The MaPLe compiler for efficient and scalable parallel functional programming
Other
329 stars 18 forks source link

Scheduler bug: broken heartbeat token invariant #194

Closed shwestrick closed 3 months ago

shwestrick commented 3 months ago

At each ForkJoin.par, the scheduler has an optimization: if there is at least one spare heartbeat token, then the par is performed eagerly (instead of delayed with a pcall). This is really important for practical performance, as we measured in the APM paper.

fun par(f, g) =
  if currentSpareHeartbeatTokens() = 0 then
    pcall(...)
  else
    eager_par(f, g)

Invariant

To respect the outermost-first promotion policy, we need the following invariant: If the current thread has at least one spare token, then no ancestors are promotable.

The signal handler respects this invariant: it provides the current thread with more tokens, but then immediately attempts to spend as many tokens as possible, restoring the invariant before the handler returns.

Bug breakdown

In the implementation of par above, there is a subtle bug stemming from the lack of atomicity between the call to currentSpareHeartbeatTokens() and the code that executes immediately afterwards.

Suppose a heartbeat arrives immediately after the check, here:

fun par (f, g) =
  if currentSpareHeartbeatTokens() = 0 then
    (* ======== HEARTBEAT ARRIVES ======== *)
    pcall(...)
  else
    eager_par(f, g)

If the heartbeat leaves behind at least one spare token, then the invariant will be violated upon entry into pcall(...).

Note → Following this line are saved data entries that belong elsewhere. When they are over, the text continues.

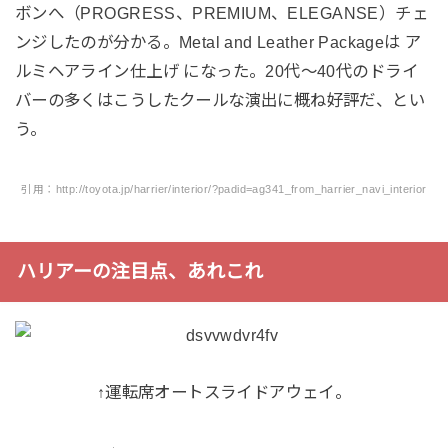
ボンへ（PROGRESS、PREMIUM、ELEGANSE）チェ
ンジしたのが分かる。Metal and Leather Packageは ア
ルミヘアライン仕上げ になった。20代～40代のドライ
バーの多くはこうしたクールな演出に概ね好評だ、とい
う。
引用：http://toyota.jp/harrier/interior/?padid=ag341_from_harrier_navi_interior
ハリアーの注目点、あれこれ
↑運転席オートスライドアウェイ。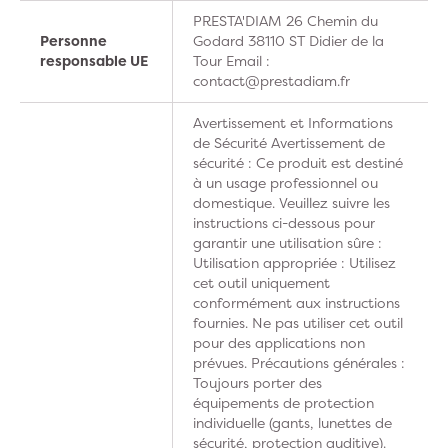
PRESTA'DIAM 26 Chemin du
Personne
Godard 38110 ST Didier de la
responsable UE
Tour Email :
contact@prestadiam.fr
Avertissement et Informations
de Sécurité Avertissement de
sécurité : Ce produit est destiné
à un usage professionnel ou
domestique. Veuillez suivre les
instructions ci-dessous pour
garantir une utilisation sûre :
Utilisation appropriée : Utilisez
cet outil uniquement
conformément aux instructions
fournies. Ne pas utiliser cet outil
pour des applications non
prévues. Précautions générales :
Toujours porter des
équipements de protection
individuelle (gants, lunettes de
sécurité, protection auditive).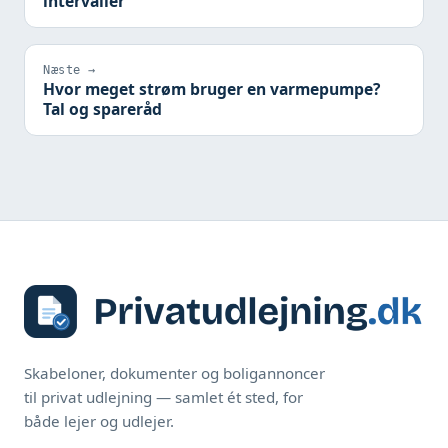
intervaller
Næste →
Hvor meget strøm bruger en varmepumpe?
Tal og spareråd
Skabeloner, dokumenter og boligannoncer
til privat udlejning — samlet ét sted, for
både lejer og udlejer.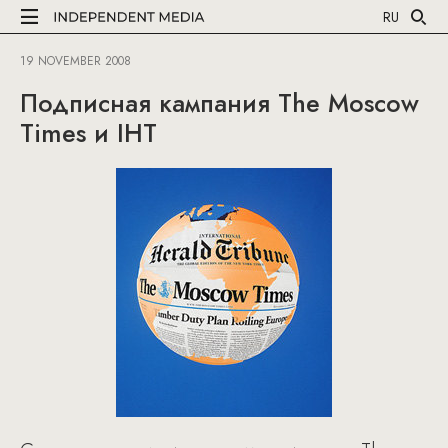
RU
19 NOVEMBER 2008
Подписная кампания The Moscow
Times и IHT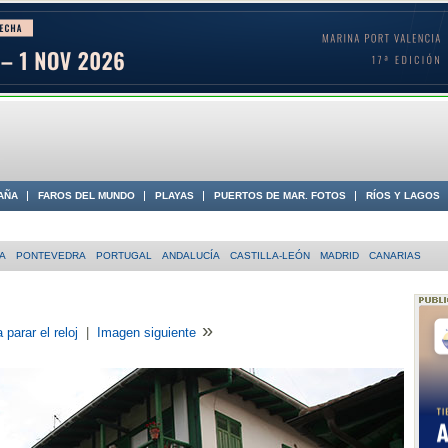
AÑA
FAROS DEL MUNDO
PLAYAS
PUERTOS DE MAR. FOTOS
RÍOS Y LAGOS
 COSTA
A
PONTEVEDRA
PORTUGAL
ANDALUCÍA
CASTILLA-LEÓN
MADRID
CANARIAS
»
 parar el reloj
|
Imagen siguiente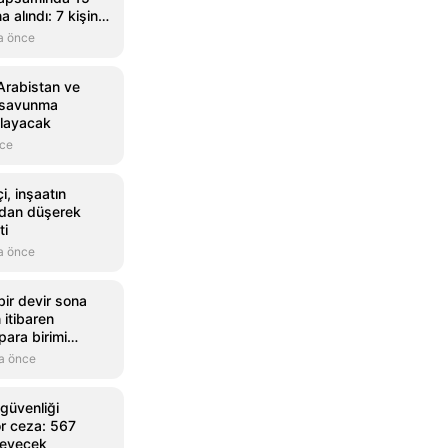
a alındı: 7 kişinin
 ediyor
a önce
Arabistan ve
k savunma
alayacak
nce
i, inşaatın
ndan düşerek
ti
a önce
bir devir sona
 itibaren
para birimi
r
a önce
güvenliği
r ceza: 567
deyecek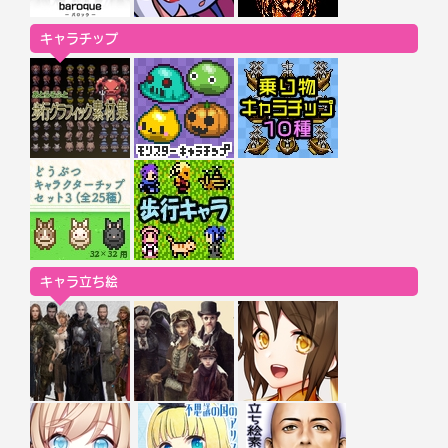
キャラチップ
キャラ立ち絵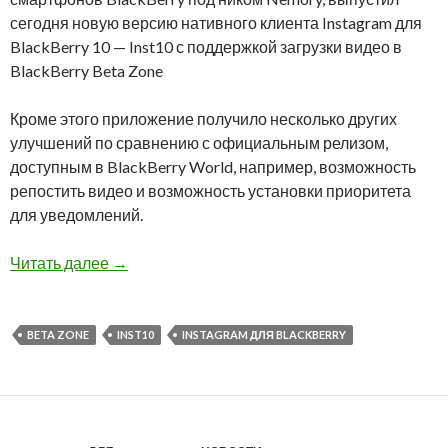
сегодня новую версию нативного клиента Instagram для
BlackBerry 10 — Inst10 с поддержкой загрузки видео в
BlackBerry Beta Zone
Кроме этого приложение получило несколько других
улучшений по сравнению с официальным релизом,
доступным в BlackBerry World, например, возможность
репостить видео и возможность установки приоритета
для уведомлений.
Нативный клиент Instagram для BlackBerry 10
Читать далее
→
BETA ZONE
INST10
INSTAGRAM ДЛЯ BLACKBERRY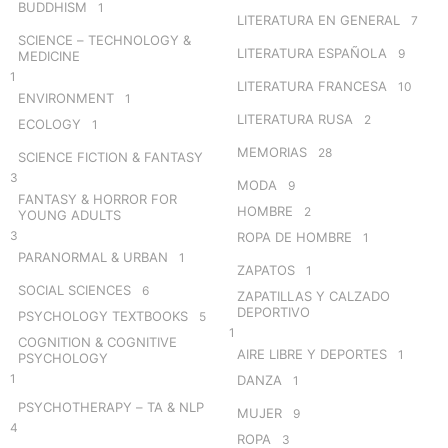
BUDDHISM
1
LITERATURA EN GENERAL
7
SCIENCE – TECHNOLOGY &
LITERATURA ESPAÑOLA
9
MEDICINE
1
LITERATURA FRANCESA
10
ENVIRONMENT
1
LITERATURA RUSA
2
ECOLOGY
1
MEMORIAS
28
SCIENCE FICTION & FANTASY
3
MODA
9
FANTASY & HORROR FOR
HOMBRE
2
YOUNG ADULTS
3
ROPA DE HOMBRE
1
PARANORMAL & URBAN
1
ZAPATOS
1
SOCIAL SCIENCES
6
ZAPATILLAS Y CALZADO
DEPORTIVO
PSYCHOLOGY TEXTBOOKS
5
1
COGNITION & COGNITIVE
AIRE LIBRE Y DEPORTES
1
PSYCHOLOGY
1
DANZA
1
PSYCHOTHERAPY – TA & NLP
MUJER
9
4
ROPA
3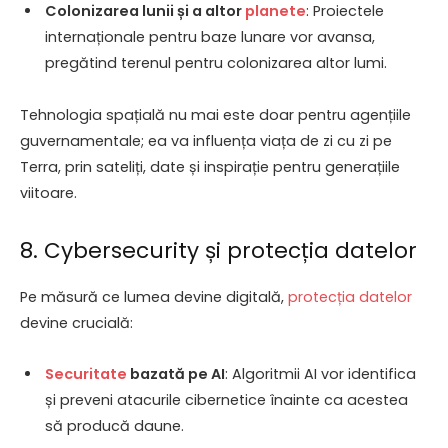
Colonizarea lunii și a altor
planete
: Proiectele
internaționale pentru baze lunare vor avansa,
pregătind terenul pentru colonizarea altor lumi.
Tehnologia spațială nu mai este doar pentru agențiile
guvernamentale; ea va influența viața de zi cu zi pe
Terra, prin sateliți, date și inspirație pentru generațiile
viitoare.
8. Cybersecurity și protecția datelor
Pe măsură ce lumea devine digitală,
protecția datelor
devine crucială:
Securitate
bazată pe AI
: Algoritmii AI vor identifica
și preveni atacurile cibernetice înainte ca acestea
să producă daune.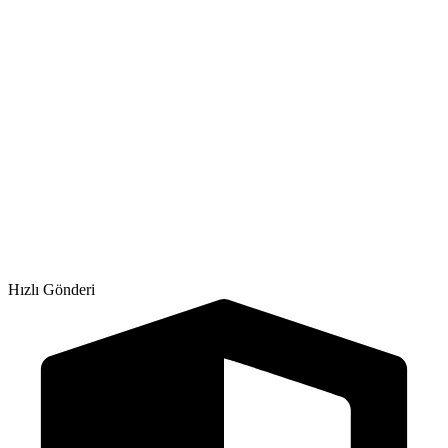
Hızlı Gönderi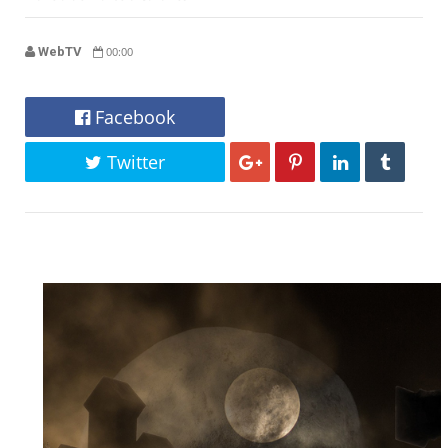
WebTV
00:00
Facebook
Twitter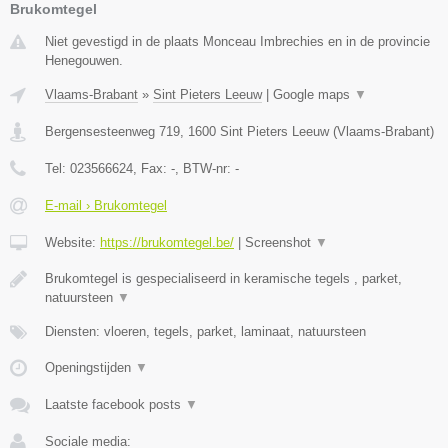
Brukomtegel
Niet gevestigd in de plaats Monceau Imbrechies en in de provincie
Henegouwen.
Vlaams-Brabant
»
Sint Pieters Leeuw
|
Google maps
▼
Bergensesteenweg 719
,
1600
Sint Pieters Leeuw
(
Vlaams-Brabant
)
Tel:
023566624
, Fax:
-
, BTW-nr:
-
E-mail › Brukomtegel
Website:
https://brukomtegel.be/
|
Screenshot
▼
Brukomtegel is gespecialiseerd in keramische tegels , parket,
natuursteen
▼
Diensten: vloeren, tegels, parket, laminaat, natuursteen
Openingstijden
▼
Laatste facebook posts
▼
Sociale media: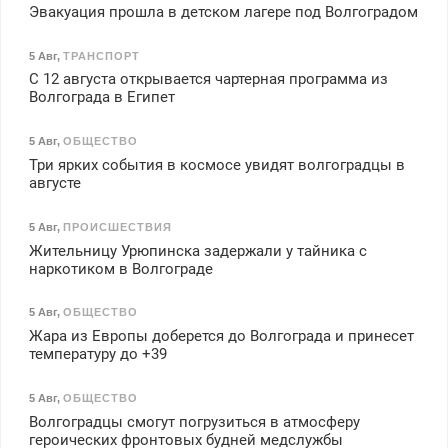
Эвакуация прошла в детском лагере под Волгоградом
5 Авг
,
ТРАНСПОРТ
С 12 августа открывается чартерная программа из
Волгограда в Египет
5 Авг
,
ОБЩЕСТВО
Три ярких события в космосе увидят волгоградцы в
августе
5 Авг
,
ПРОИСШЕСТВИЯ
Жительницу Урюпинска задержали у тайника с
наркотиком в Волгограде
5 Авг
,
ОБЩЕСТВО
Жара из Европы доберется до Волгограда и принесет
температуру до +39
5 Авг
,
ОБЩЕСТВО
Волгоградцы смогут погрузиться в атмосферу
героических фронтовых будней медслужбы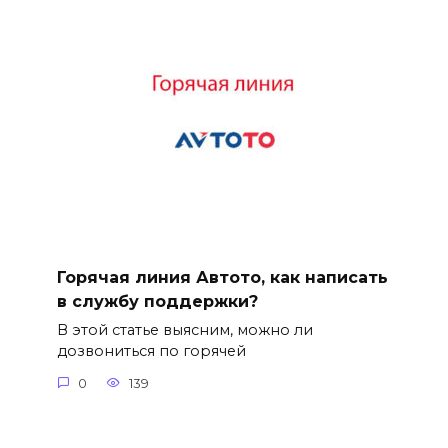
Горячая линия Автото, как написать
в службу поддержки?
В этой статье выясним, можно ли
дозвониться по горячей
0
139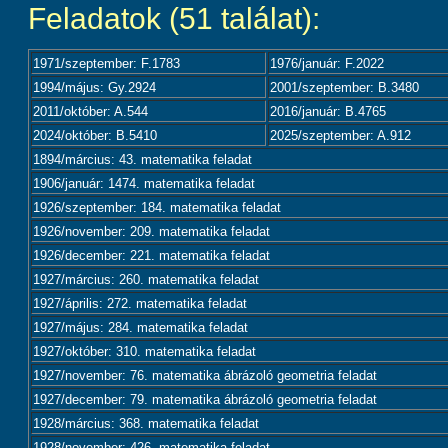
Feladatok (51 találat):
1971/szeptember: F.1783
1976/január: F.2022
1994/május: Gy.2924
2001/szeptember: B.3480
2011/október: A.544
2016/január: B.4765
2024/október: B.5410
2025/szeptember: A.912
1894/március: 43. matematika feladat
1906/január: 1474. matematika feladat
1926/szeptember: 184. matematika feladat
1926/november: 209. matematika feladat
1926/december: 221. matematika feladat
1927/március: 260. matematika feladat
1927/április: 272. matematika feladat
1927/május: 284. matematika feladat
1927/október: 310. matematika feladat
1927/november: 76. matematika ábrázoló geometria feladat
1927/december: 79. matematika ábrázoló geometria feladat
1928/március: 368. matematika feladat
1928/november: 426. matematika feladat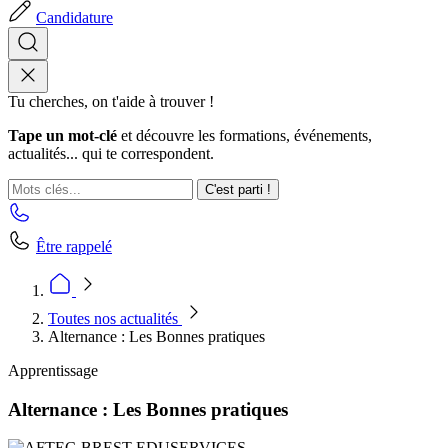
Candidature
Tu cherches, on t'aide à trouver !
Tape un mot-clé
et découvre les formations, événements,
actualités... qui te correspondent.
C'est parti !
Être rappelé
Toutes nos actualités
Alternance : Les Bonnes pratiques
Apprentissage
Alternance : Les Bonnes pratiques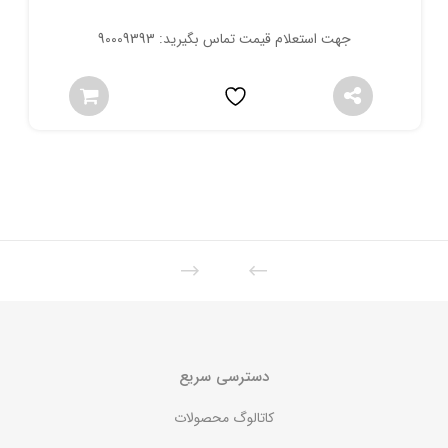
جهت استعلام قیمت تماس بگیرید: 90009393
دسترسی سریع
کاتالوگ محصولات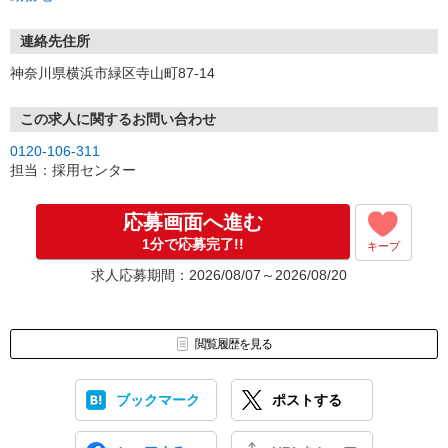
連絡先住所
神奈川県横浜市緑区寺山町87-14
この求人に関するお問い合わせ
0120-106-311
担当：採用センター
応募画面へ進む
1分で応募完了!!
キープ
求人応募期間：2026/08/07～2026/08/20
閲覧履歴を見る
ブックマーク
ポストする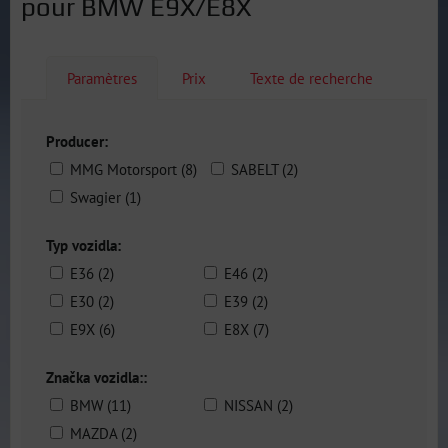
pour BMW E9X/E8X
Paramètres
Prix
Texte de recherche
Producer:
MMG Motorsport (8)
SABELT (2)
Swagier (1)
Typ vozidla:
E36 (2)
E46 (2)
E30 (2)
E39 (2)
E9X (6)
E8X (7)
Značka vozidla::
BMW (11)
NISSAN (2)
MAZDA (2)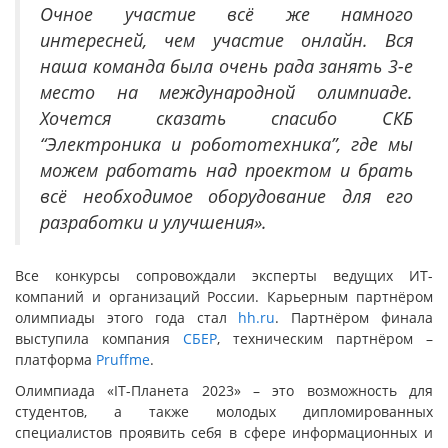
Очное участие всё же намного
интересней, чем участие онлайн. Вся
наша команда была очень рада
занять 3-е
место на международной олимпиаде.
Хочется сказать спасибо СКБ
“Электроника и робототехника”, где мы
можем работать над проектом и брать
всё необходимое оборудование для его
разработки и улучшения».
Все конкурсы сопровождали эксперты ведущих ИТ-
компаний и организаций России. Карьерным партнёром
олимпиады этого года стал
hh.ru
. Партнёром финала
выступила компания
СБЕР
, техническим партнёром –
платформа
Pruffme
.
Олимпиада «IT-Планета 2023» – это возможность для
студентов, а также молодых дипломированных
специалистов проявить себя в сфере информационных и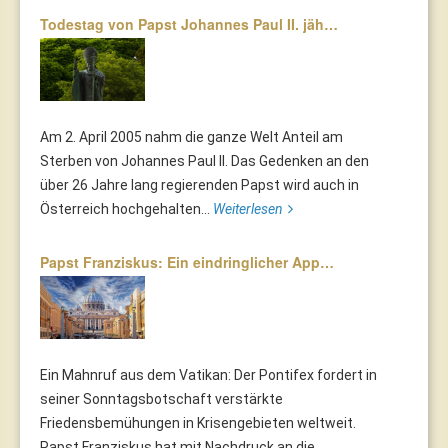
Todestag von Papst Johannes Paul II. jäh…
Am 2. April 2005 nahm die ganze Welt Anteil am
Sterben von Johannes Paul II. Das Gedenken an den
über 26 Jahre lang regierenden Papst wird auch in
Österreich hochgehalten...
Weiterlesen
Papst Franziskus: Ein eindringlicher App…
Ein Mahnruf aus dem Vatikan: Der Pontifex fordert in
seiner Sonntagsbotschaft verstärkte
Friedensbemühungen in Krisengebieten weltweit.
Papst Franziskus hat mit Nachdruck an die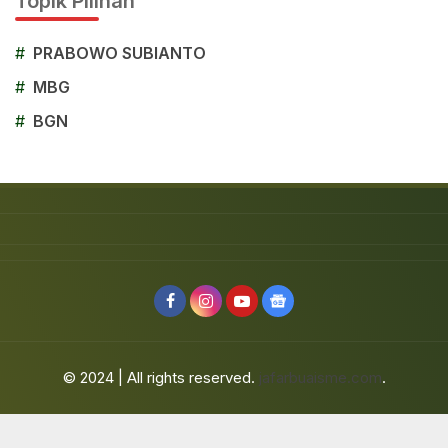
Topik Pilihan
#
PRABOWO SUBIANTO
#
MBG
#
BGN
© 2024 | All rights reserved.
jafarbuaisme.com
.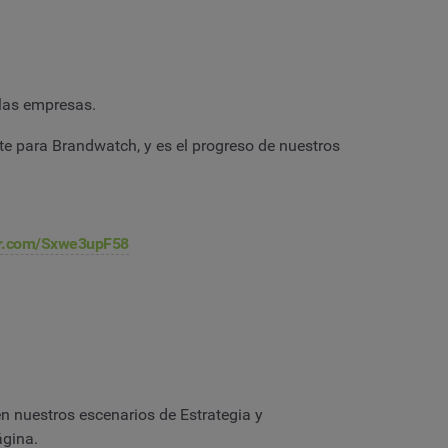
 las empresas.
e para Brandwatch, y es el progreso de nuestros
ter.com/Sxwe3upF58
 nuestros escenarios de Estrategia y
ágina.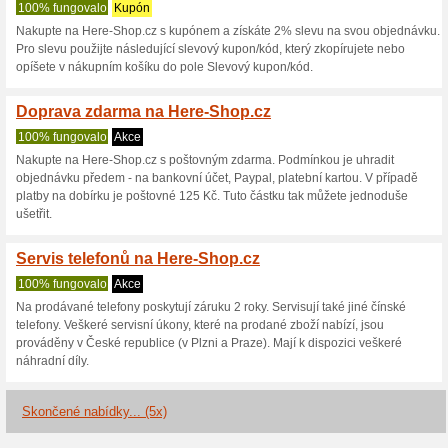
Here-Shop.cz s
3 aktuální nabídky
5 skončen
Zobrazení:
Hlasován
Pokračovat na
www.here-
Získávejte upozornění na no
kupóny do tohoto obchodu.
Př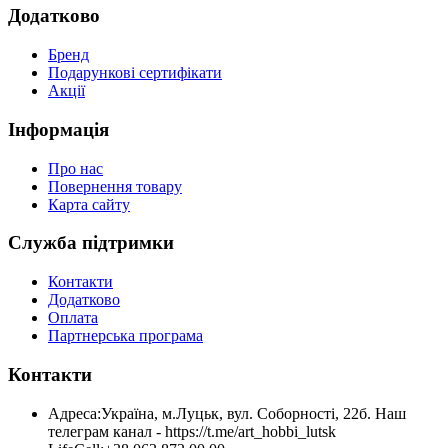
Додатково
Бренд
Подарункові сертифікати
Акції
Інформація
Про нас
Повернення товару
Карта сайту
Служба підтримки
Контакти
Додатково
Оплата
Партнерська програма
Контакти
Адреса:
Україна, м.Луцьк, вул. Соборності, 22б. Наш
телеграм канал - https://t.me/art_hobbi_lutsk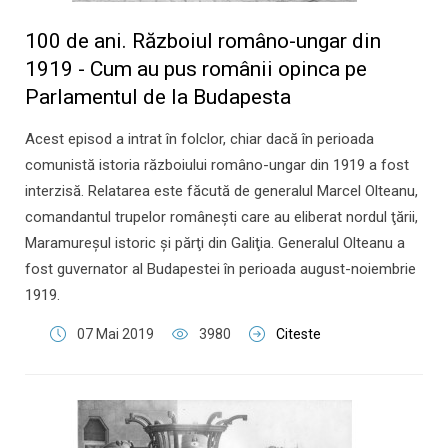
100 de ani. Războiul româno-ungar din
1919 - Cum au pus românii opinca pe
Parlamentul de la Budapesta
Acest episod a intrat în folclor, chiar dacă în perioada
comunistă istoria războiului româno-ungar din 1919 a fost
interzisă. Relatarea este făcută de generalul Marcel Olteanu,
comandantul trupelor româneşti care au eliberat nordul ţării,
Maramureşul istoric şi părţi din Galiţia. Generalul Olteanu a
fost guvernator al Budapestei în perioada august-noiembrie
1919.
07 Mai 2019
3980
Citeste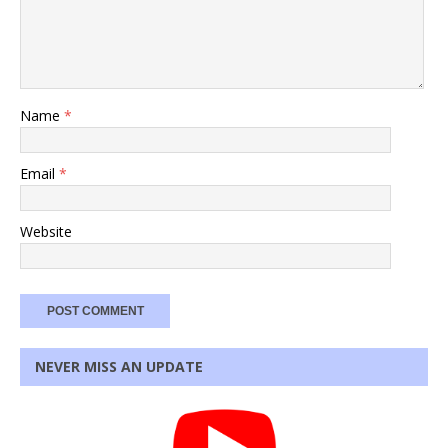
Name
*
Email
*
Website
NEVER MISS AN UPDATE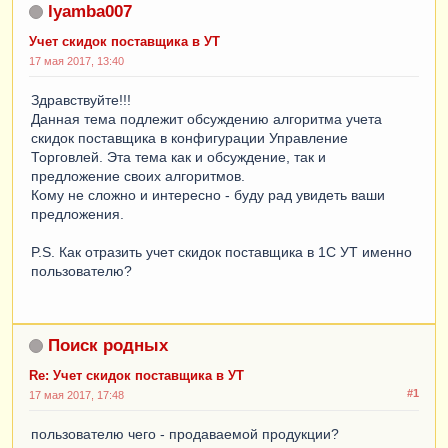
lyamba007
Учет скидок поставщика в УТ
17 мая 2017, 13:40
Здравствуйте!!!
Данная тема подлежит обсуждению алгоритма учета
скидок поставщика в конфигурации Управление
Торговлей. Эта тема как и обсуждение, так и
предложение своих алгоритмов.
Кому не сложно и интересно - буду рад увидеть ваши
предложения.
P.S. Как отразить учет скидок поставщика в 1С УТ именно
пользователю?
Поиск родных
Re: Учет скидок поставщика в УТ
#1
17 мая 2017, 17:48
пользователю чего - продаваемой продукции?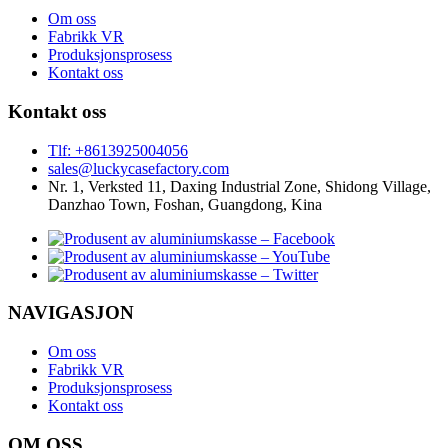
Om oss
Fabrikk VR
Produksjonsprosess
Kontakt oss
Kontakt oss
Tlf: +8613925004056
sales@luckycasefactory.com
Nr. 1, Verksted 11, Daxing Industrial Zone, Shidong Village,
Danzhao Town, Foshan, Guangdong, Kina
NAVIGASJON
Om oss
Fabrikk VR
Produksjonsprosess
Kontakt oss
OM OSS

Note that this is not a case of "true concurrency"; the generated code will only enter a signal handler at a safe point, and whether or not the safe point between the check and the pcall is chosen for a signal check will depend on optimizations and heuristics in the compilation pipeline.

Possible solutions

  1. Prevent the compiler from generating a signal check on the transfer coming out of if currentSpareHeartbeatTokens() = 0 .... Implementing this would likely be pretty hacky.

  2. Wrap the appropriate code section in atomicBegin(); ...; atomicEnd(). This would prevent a heartbeat signal, but incurs a small dynamic cost, to increment and decrement the atomic state.

  3. Unconditionally do a pcall, and then do the token check immediately inside the callee; if there are sufficient tokens, immediately promote the pcall.

    • I've implemented this before, and it has various advantages, but the downside is that it appears to be significantly more expensive than directly doing an eager_par. For benchmarks that are span-limited or close to being span-limited, this can easily swing parallel performance on large core counts by 20% or more.